Primavera o autunno del cinema italiano? A leggere i due maggiori quotidiani nazionali, le risposte sono di segno opposto. Nell’incertezza potremmo rispondere che le mezze stagioni non esistono più e che anche per la nostra cinematografia dobbiamo abituarci a imprevedibili fioriture prima del tempo, alternate a improvvise gelate.
Per il Corriere della Sera è infatti sbocciata la “primavera italiana” del cinema: quattro film nazionali tra i primi dieci per incassi nel fine settimana (nell’ordine: Amurri & Fichi d’India, Muccino, Moretti e Ozpetek). La spiegazione? La qualità, qui sta il segreto per vincere l’impari battaglia con la monocultura hollywoodiana (rileva Furio Colombo neodirettore dell’Unità) e non dunque nel gusto medio “tariconiano” del pubblico come vorrebbero i produttori dell’Anica (leggi Fulvio Lucisano). Si tratta in fondo della stessa ricetta suggerita da Silvio Soldini, autore premiato dal successo di Pane e tulipani: “il cinema italiano è fatto di storie e non di star-system, ed è questo che lo fa piacere all’estero”.
Ma intanto la Repubblica lancia un grida d’allarme sull’autunno culturale dell’Italia, ormai ridotta a provincia di Hollywood. La conferma viene dal consuntivo dell’anno 2000: il cinema americano possiede oltre i due terzi della quota di mercato, con un aumento degli incassi pari al 42 per cento a fronte di una diminuzione del 20 per cento per il nostro prodotto; cifre che si ripetono anche per il numero degli spettatori.
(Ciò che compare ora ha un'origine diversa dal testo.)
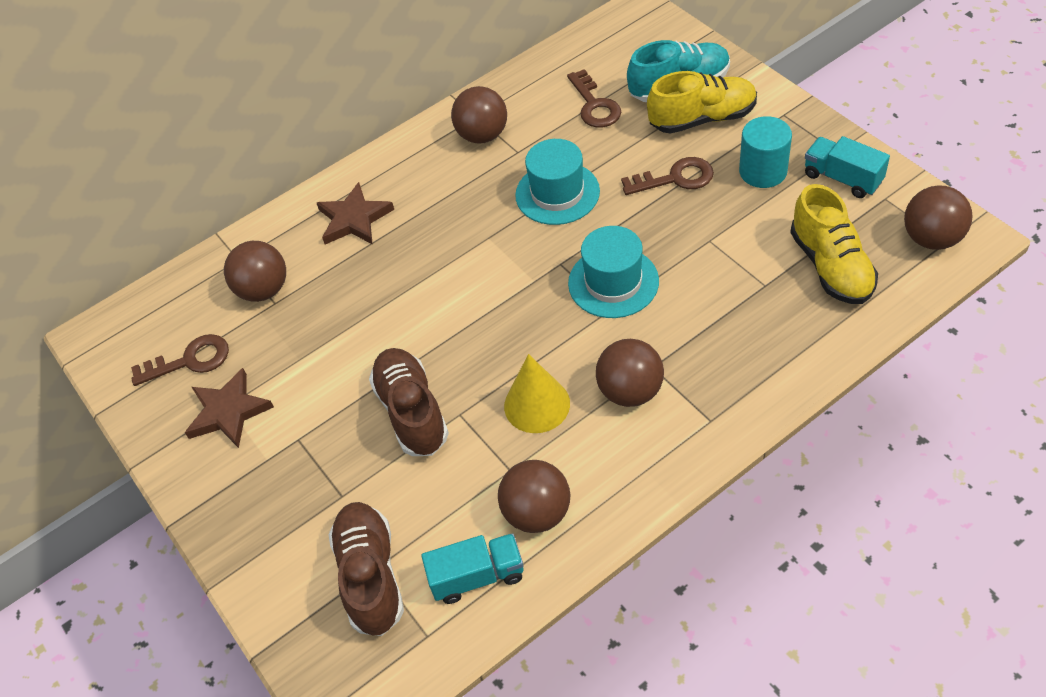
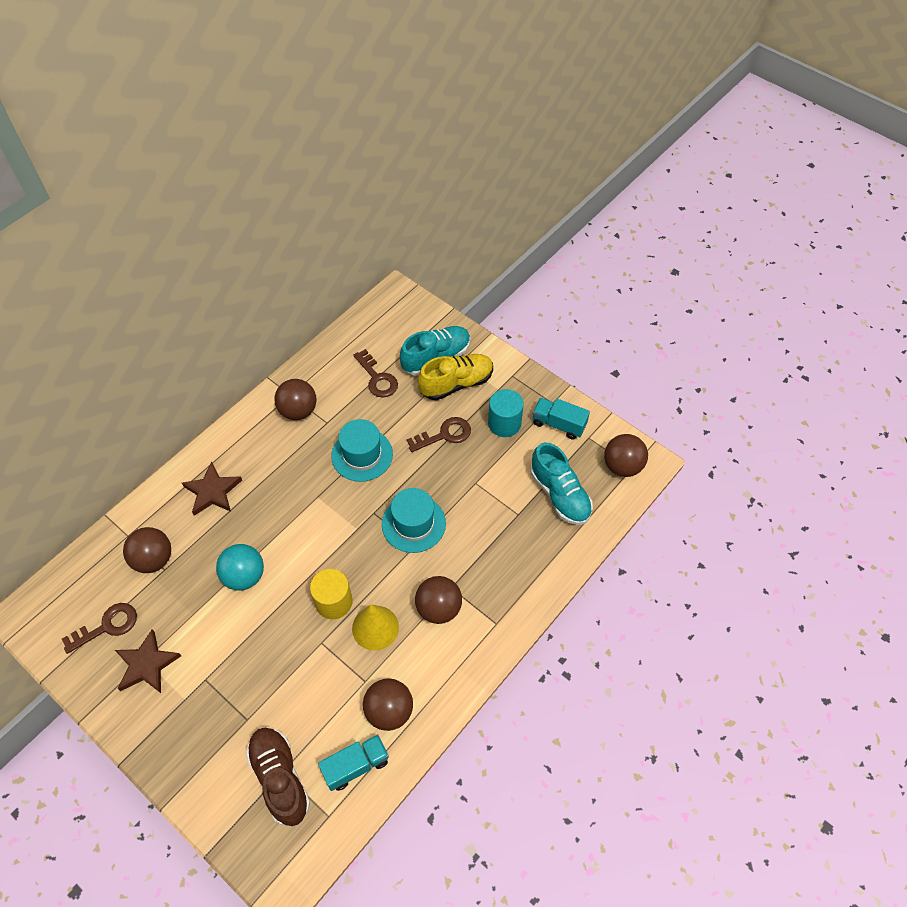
camera: 20 degrees left, 5 degrees up
(374, 322) = (244, 576): none -> turquoise ball
(412, 412) = (286, 645): brown shoe -> none
(486, 366) = (334, 602): none -> yellow cylinder
(831, 266) = (559, 494): yellow shoe -> turquoise shoe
E l’inchiesta a tutta pagina del quotidiano diretto da Ezio Mauro snocciola altri dati eloquenti: per i film con incasso superiore ai 2 miliardi, il rapporto è di 4 contro 1 a favore di Hollywood, vale a dire su 103 film italiani usciti nelle sale, solo 17 hanno chiuso in pareggio mentre 71 sono statunitensi su 212 distribuiti. Per non parlare della quantità di pellicole importate da oltreoceano, il 49 per cento, mentre le opere prodotte con capitali italiani sono il 20 per cento.
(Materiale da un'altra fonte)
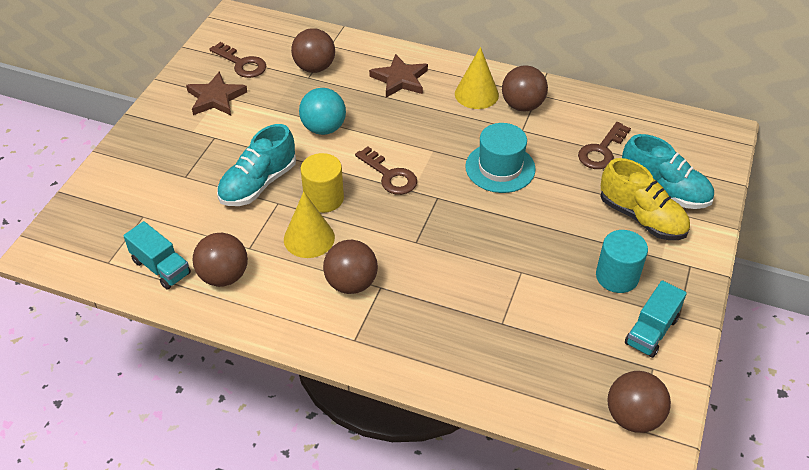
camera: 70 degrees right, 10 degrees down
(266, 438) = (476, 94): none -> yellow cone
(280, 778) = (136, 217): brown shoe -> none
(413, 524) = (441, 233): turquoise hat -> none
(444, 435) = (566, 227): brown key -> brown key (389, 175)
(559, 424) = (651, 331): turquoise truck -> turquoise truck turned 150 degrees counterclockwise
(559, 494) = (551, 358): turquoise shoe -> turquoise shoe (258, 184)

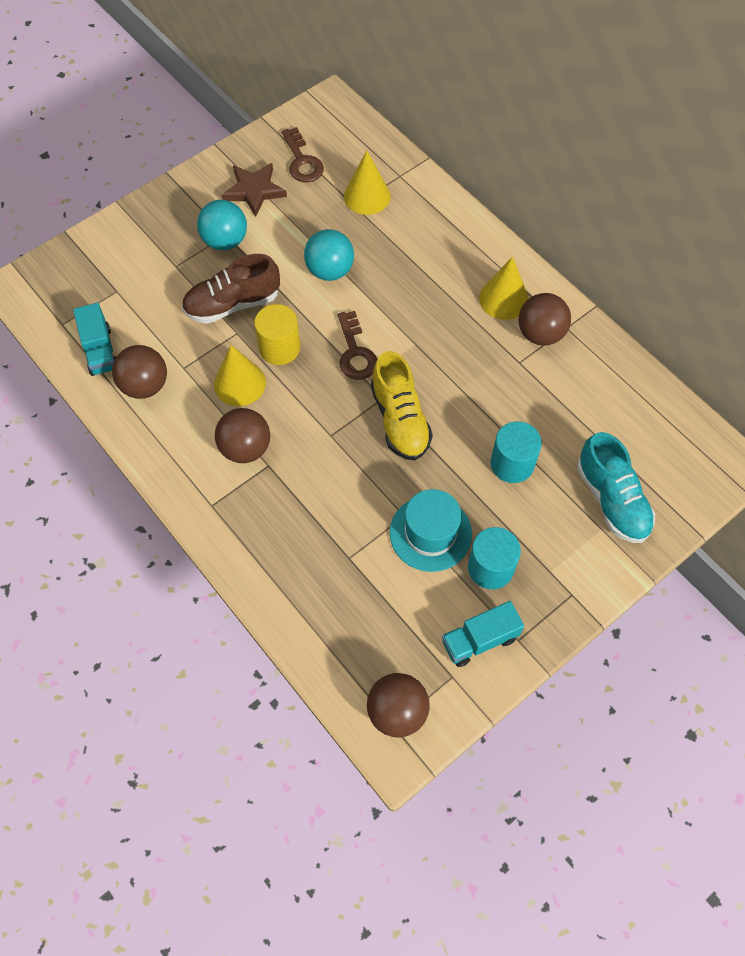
camera: 30 degrees right, 15 degrees up
(217, 142) = (225, 241): none -> turquoise ball
(258, 184) = (232, 304): turquoise shoe -> brown shoe
(314, 68) = (367, 196): brown ball -> yellow cone
(400, 79) = (440, 247): brown star -> none
(500, 168) = (465, 394): turquoise hat -> turquoise hat (430, 533)
(573, 198) = (512, 464): none -> turquoise cylinder
(602, 150) = (582, 424): brown key -> none
(641, 217) = (564, 518): yellow shoe -> yellow shoe (400, 420)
Ma per il ministro dei Beni culturali Giovanna Melandri, intervistata dal Corriere della Sera, vi sono segnali “primaverili” in controtendenza: primo fra tutti quel 22 per cento che rappresenta la quota raddoppiata, rispetto al passato, dei film nazionali sul mercato, segnale di un’industria forte perché produce generi diversi. Certo per arrestare la colonizzazione delle major americane, fatta soprattutto di occupazione abusiva delle sale, con l’escamotage del film di successo distribuito obbligatoriamente insieme a pellicole minori, è necessaria una strategia articolata e il regista Soldini rilancia: perché non destinare una percentuale degli incassi dei film Usa alla promozione e alla distribuzione del “made in Italy”.